Written by Matt Raver
Managing Director
In the aftermath of the 2008 financial crisis, a considerable amount of attention was directed at remuneration within the financial services industry. Big bonuses for greedy bankers made good tabloid headlines. Individuals such as Fred Goodwin, the head of RBS, were turned into pantomime villains and the regulators were portrayed as incompetent.
Political will heavily influenced regulatory change, including the European Union’s adoption of a framework covering remuneration; an approach not embraced in other jurisdictions including the USA. Affected financial institutions must have in place remuneration policies that are consistent with good risk management, promote healthy firm cultures and discourage poor conduct. In the UK, the framework was rolled out for the largest banks, building societies and investment firms in 2010, and it was then extended to other firms, including asset managers, market makers and brokers, in 2011.
There are currently five separate ‘remuneration codes’ for FCA regulated firms. There is also a sixth regime derived from the Second Markets in Financial Instruments Directive that focuses on those selling investment products and services to retail clients. Some investment firms are not subject to a remuneration code, including ‘Exempt CAD’ firms whose activities are restricted to receiving and transmitting orders, and advising on investments.
For investment firms, this set-up is changing. The Investment Firms Prudential Regime, which takes effect in January 2022, aims to update and simplify the prudential requirements for all investment firms.

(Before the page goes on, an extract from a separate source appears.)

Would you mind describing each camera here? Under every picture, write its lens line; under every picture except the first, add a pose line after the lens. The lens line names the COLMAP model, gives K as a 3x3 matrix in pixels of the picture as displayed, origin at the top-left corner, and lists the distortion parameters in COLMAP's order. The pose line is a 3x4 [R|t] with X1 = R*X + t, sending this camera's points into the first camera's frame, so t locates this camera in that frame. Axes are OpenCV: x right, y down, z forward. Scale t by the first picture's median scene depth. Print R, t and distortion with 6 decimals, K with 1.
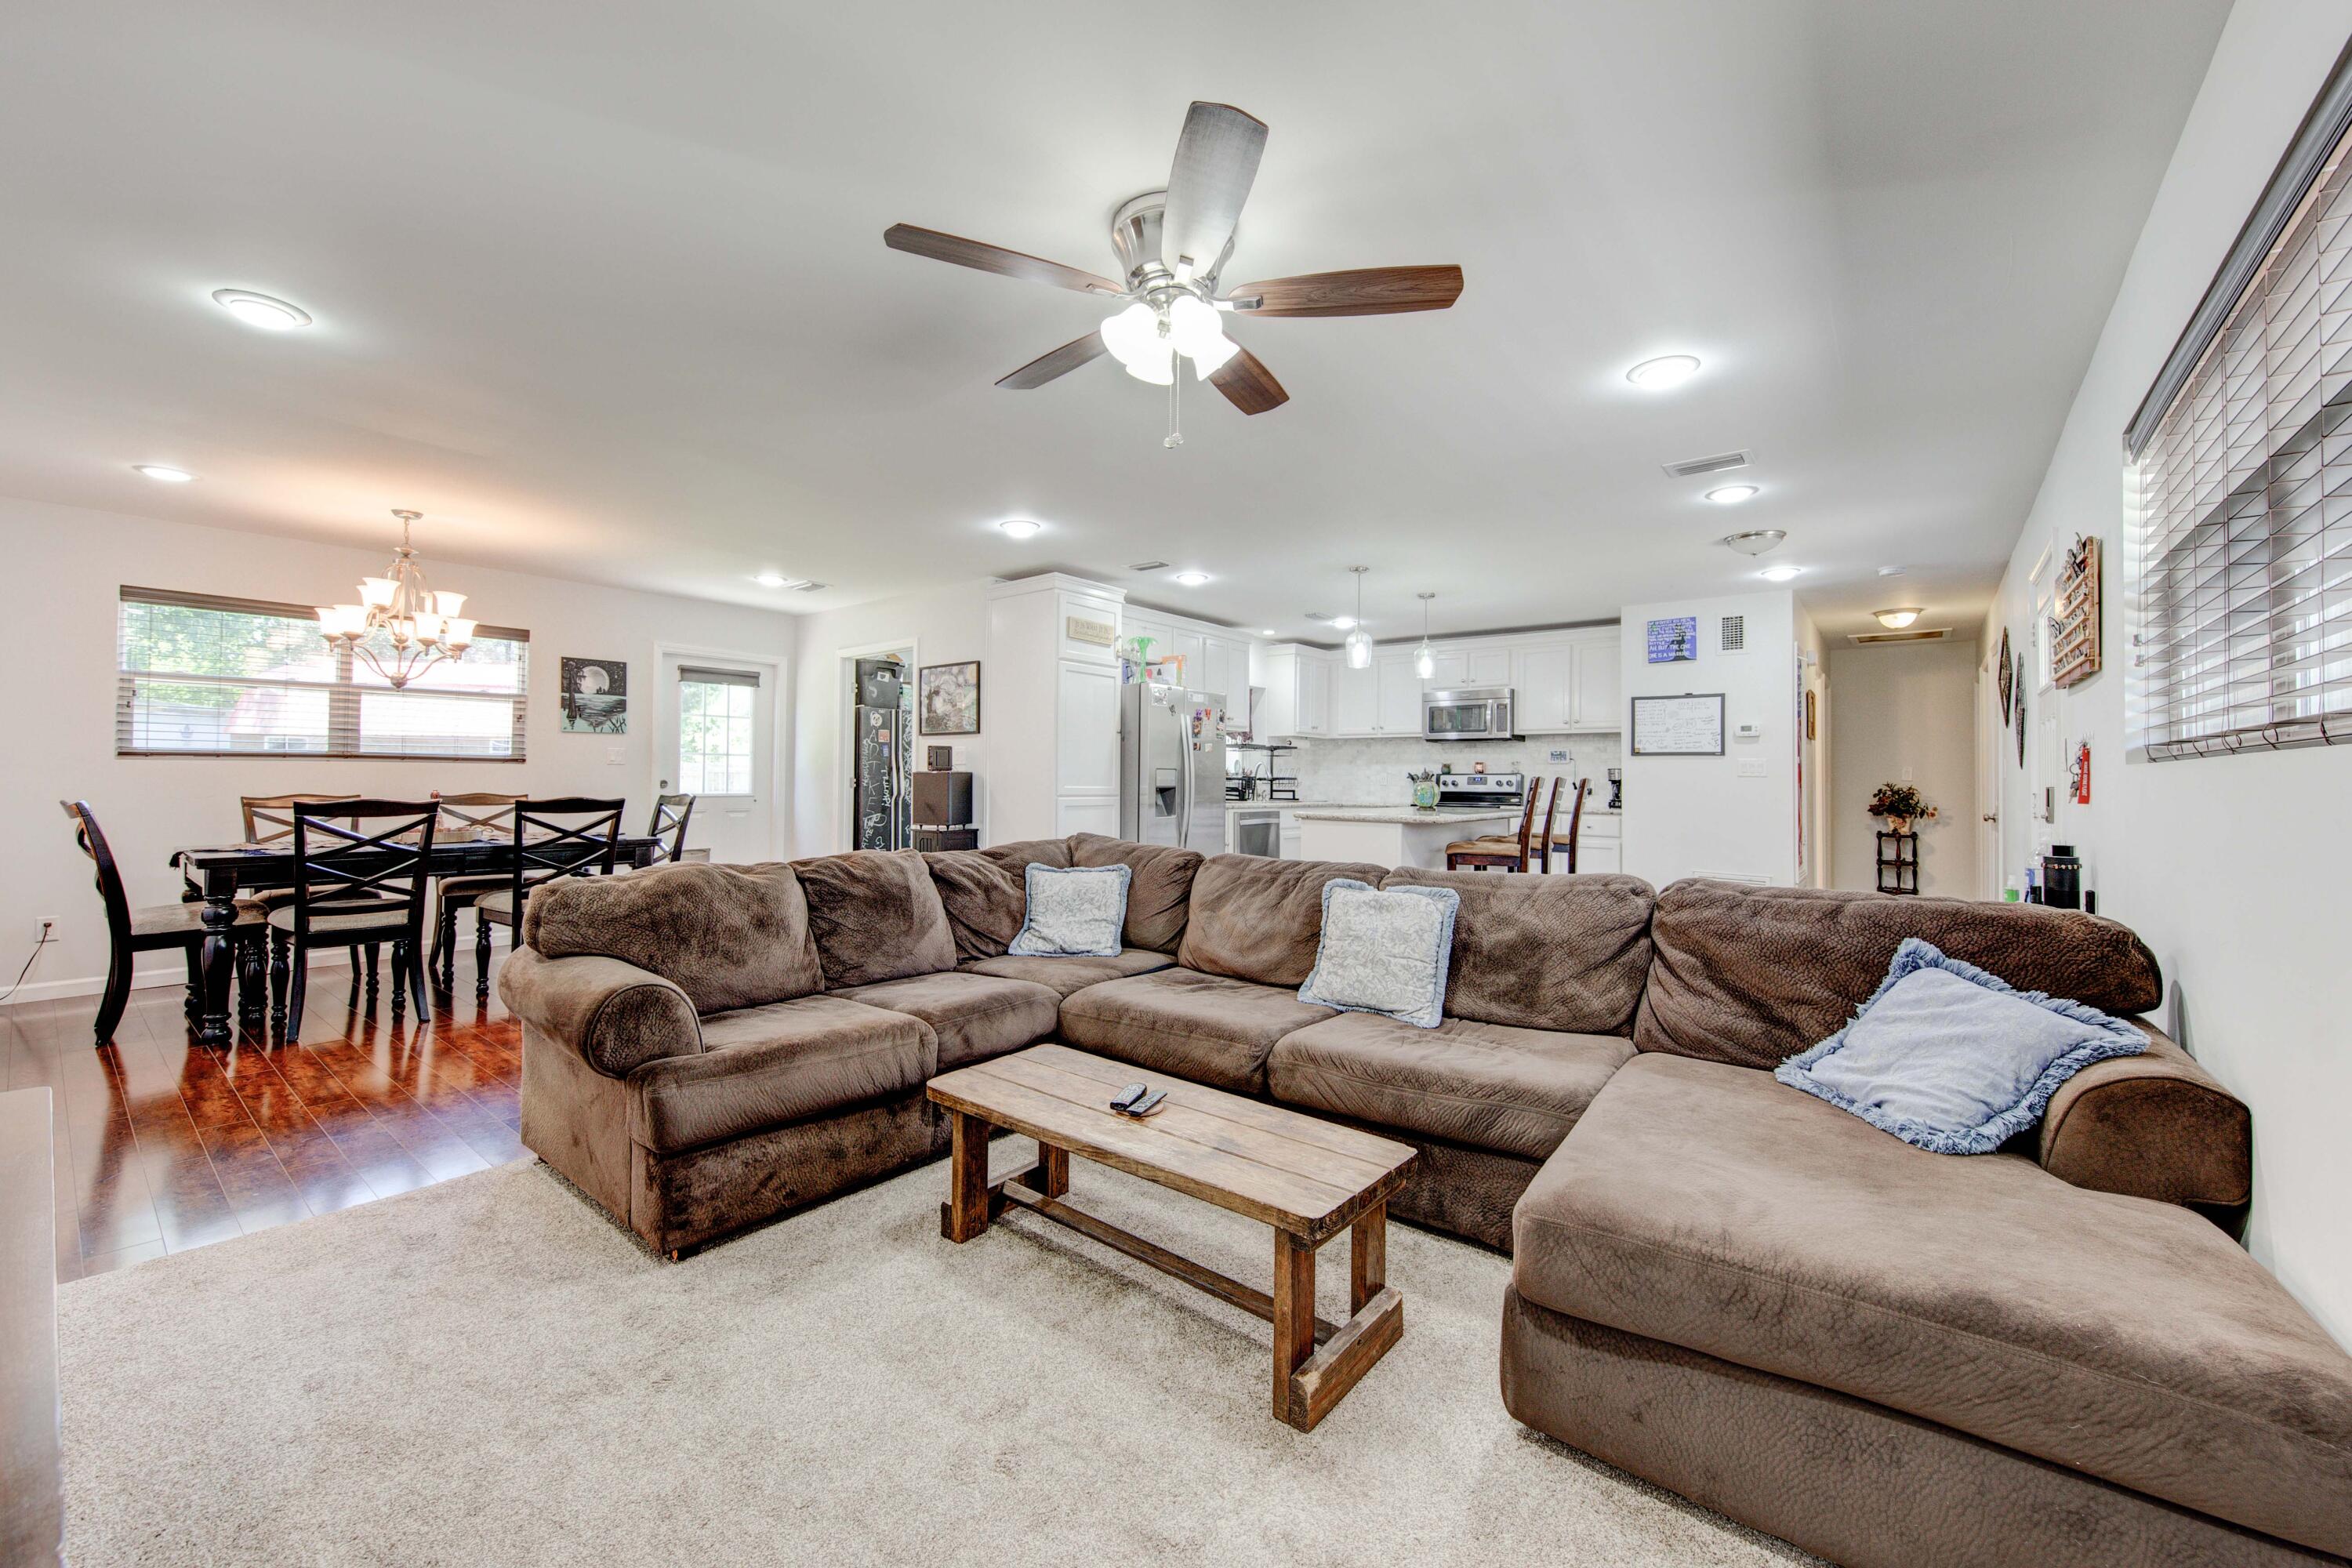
lens RADIAL K [[916.7, 0, 1158.3], [0, 916.7, 766.6], [0, 0, 1]] dist [0.011980, 0.000001]
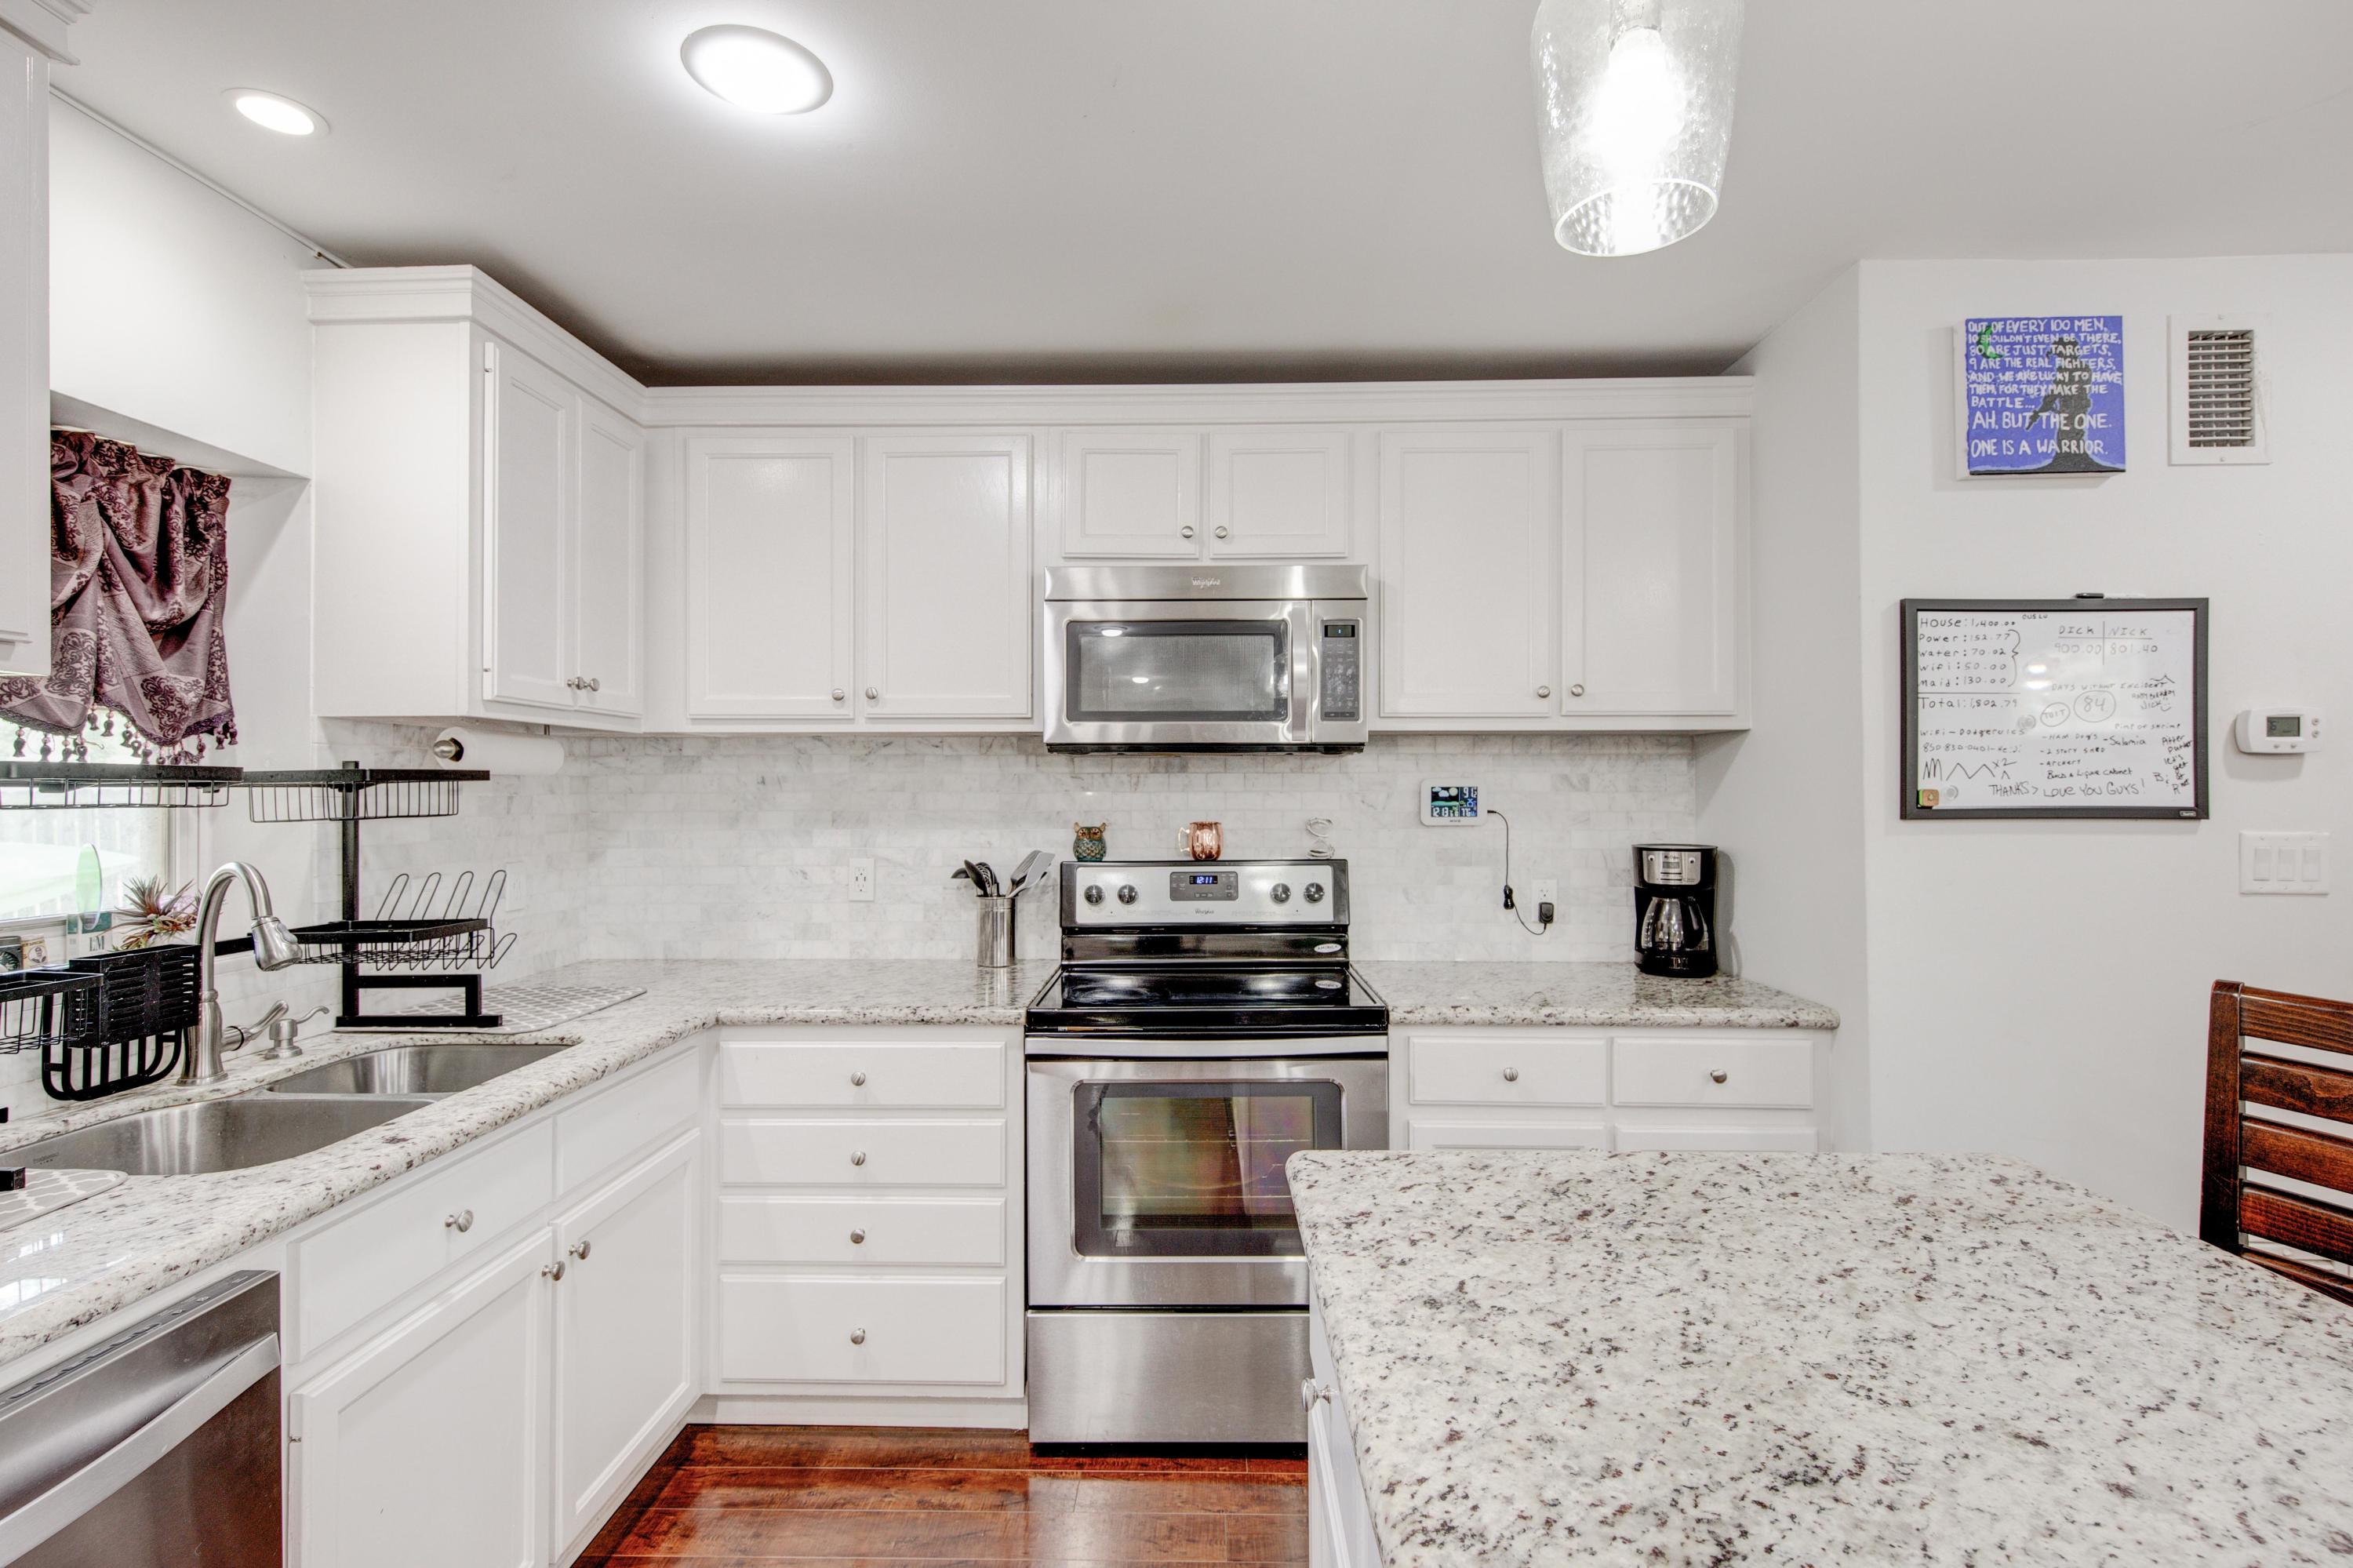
lens RADIAL K [[1072.9, 0, 1175.2], [0, 1072.9, 778.1], [0, 0, 1]] dist [0.016324, -0.008451]
pose [[0.790734, -0.008533, 0.612101, 0.159242], [0.002043, 0.999934, 0.011301, -0.028619], [-0.612157, -0.007686, 0.790699, 0.905093]]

Regarding remuneration requirements, the FCA has announced that it intends to apply a ‘tiered’ approach – the components of the new regime applying to a firm will depend upon that firm’s categorisation:
The distinction between the SNI and Non-SNI designation is determined with reference to certain criteria, which are applied on either a firm specific of group-wide basis, dependent upon individual circumstances. As an example, many asset managers will be an SNI firm if their assets under management is less than £1.2 billion. A majority of investment firms will fall into this category.

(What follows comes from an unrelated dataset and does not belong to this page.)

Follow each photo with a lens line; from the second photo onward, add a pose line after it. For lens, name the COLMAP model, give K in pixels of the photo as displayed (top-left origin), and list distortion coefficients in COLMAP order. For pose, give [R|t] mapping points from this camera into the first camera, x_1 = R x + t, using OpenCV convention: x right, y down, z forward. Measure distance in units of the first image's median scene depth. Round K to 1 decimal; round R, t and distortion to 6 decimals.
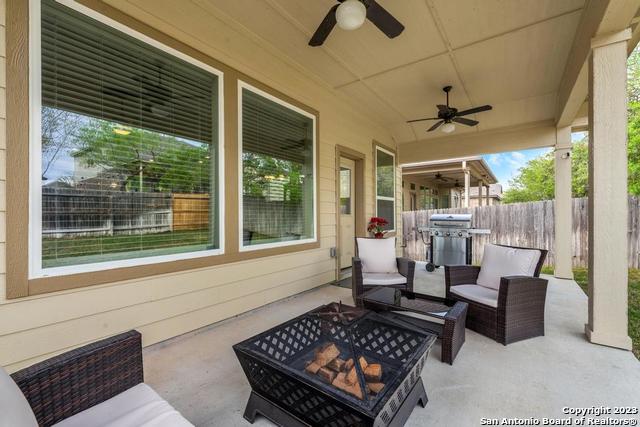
lens RADIAL K [[273.3, 0, 318.4], [0, 273.3, 214.8], [0, 0, 1]] dist [-0.001093, -0.000106]
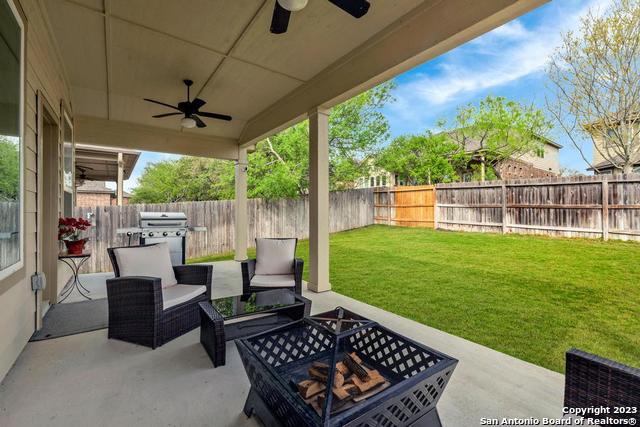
lens RADIAL K [[273.3, 0, 320.2], [0, 273.3, 209.4], [0, 0, 1]] dist [-0.001093, -0.000106]
pose [[0.277803, 0.009854, 0.960588, -0.268105], [0.001556, 0.999941, -0.010708, -0.002338], [-0.960637, 0.004469, 0.277771, 0.243101]]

The ‘thresholds’ for distinguishing between the two categories of Non-SNI firms are set at a level such that there will be a small number of ‘above-threshold’ firms – the FCA estimates that there will be just 101 such firms.
The ‘Basic’, ‘Standard’ and ‘Extended’ remuneration requirements are set out below; most or all of these requirements will be familiar to firms currently subject to a remuneration code:
The ‘basic’ remuneration requirements tend to be more principles-based in nature. As a result, SNI firms will have considerable discretion on how to apply the requirements. Many SNI firms that are currently subject to a remuneration code will find that the new remuneration framework will not be as onerous as is the case currently.

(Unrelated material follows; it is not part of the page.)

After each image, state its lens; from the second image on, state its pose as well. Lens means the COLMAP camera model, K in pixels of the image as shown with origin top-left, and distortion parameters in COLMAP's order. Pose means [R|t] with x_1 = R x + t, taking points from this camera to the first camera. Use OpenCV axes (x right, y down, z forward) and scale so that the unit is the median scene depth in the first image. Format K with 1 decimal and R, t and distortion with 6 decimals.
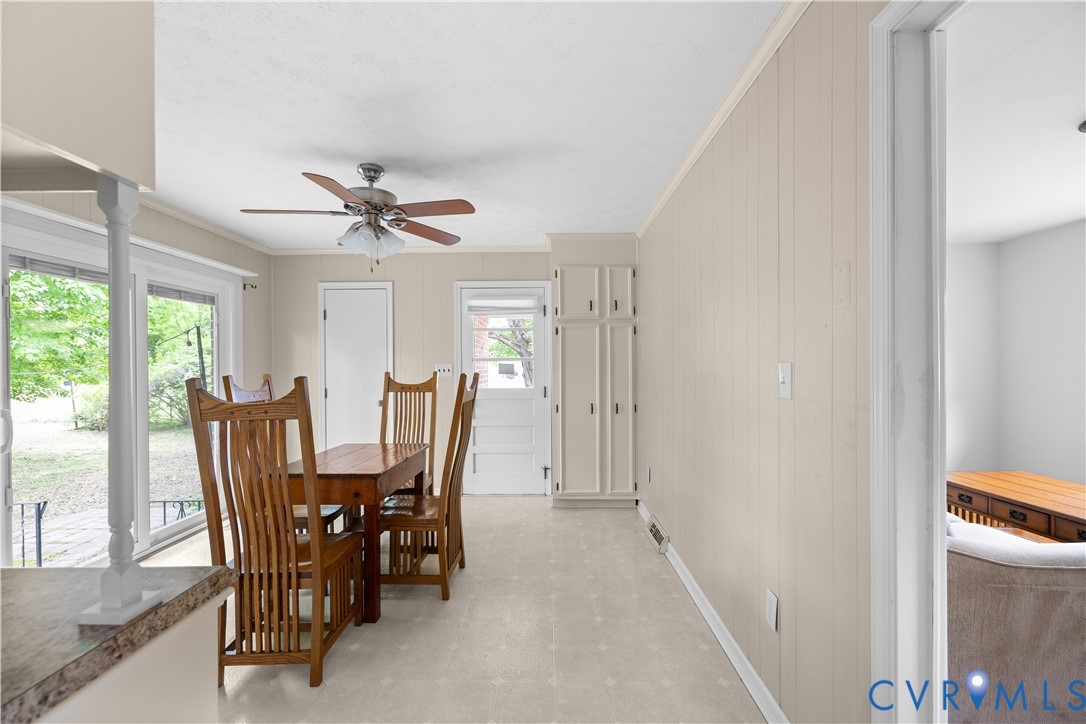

The ‘standard’ and ‘extended’ requirements are more prescriptive in nature. The most onerous and historically contentious requirements fall into the ‘extended’ category, including the so-called ‘pay-out process requirements’ covering part-payment of variable remuneration in financial instruments and the part-deferral of variable remuneration.
Collective portfolio management investment firms (CPMIs) which are authorised as full-scope AIFMs or UCITS management firms, and can also perform certain other investment services, will be subject to two remuneration codes: the code derived from AIFMD; and the relevant code from the new framework. How these apply to any given staff member will depend upon whether the individual works on the ‘AIFMD’ side of the business, the ‘MiFID’ side, or both sides.
The FCA consulted with the industry on the ‘tiered’ approach, and received positive feedback. Whilst the FCA continues to take remuneration seriously – it is conceptually very closely aligned with culture, conduct and accountability which are regulatory ‘hot topics’ – a majority of firms can adopt a pragmatic, principles-based framework.
This represents a radical departure from the regulatory philosophy post-financial crisis, which saw investment firms grouped with banks, credit unions and other credit institutions, despite the respective firm types often having very different risk profiles. Investment firms were often able to apply proportionality to the requirements based upon their size, nature and characteristics. However this created inconsistent outcomes. By creating a tiered approach, the end result might be that the regulatory outcomes will be more aligned with the risk of harms, whilst reducing the burden for smaller, less risky firms.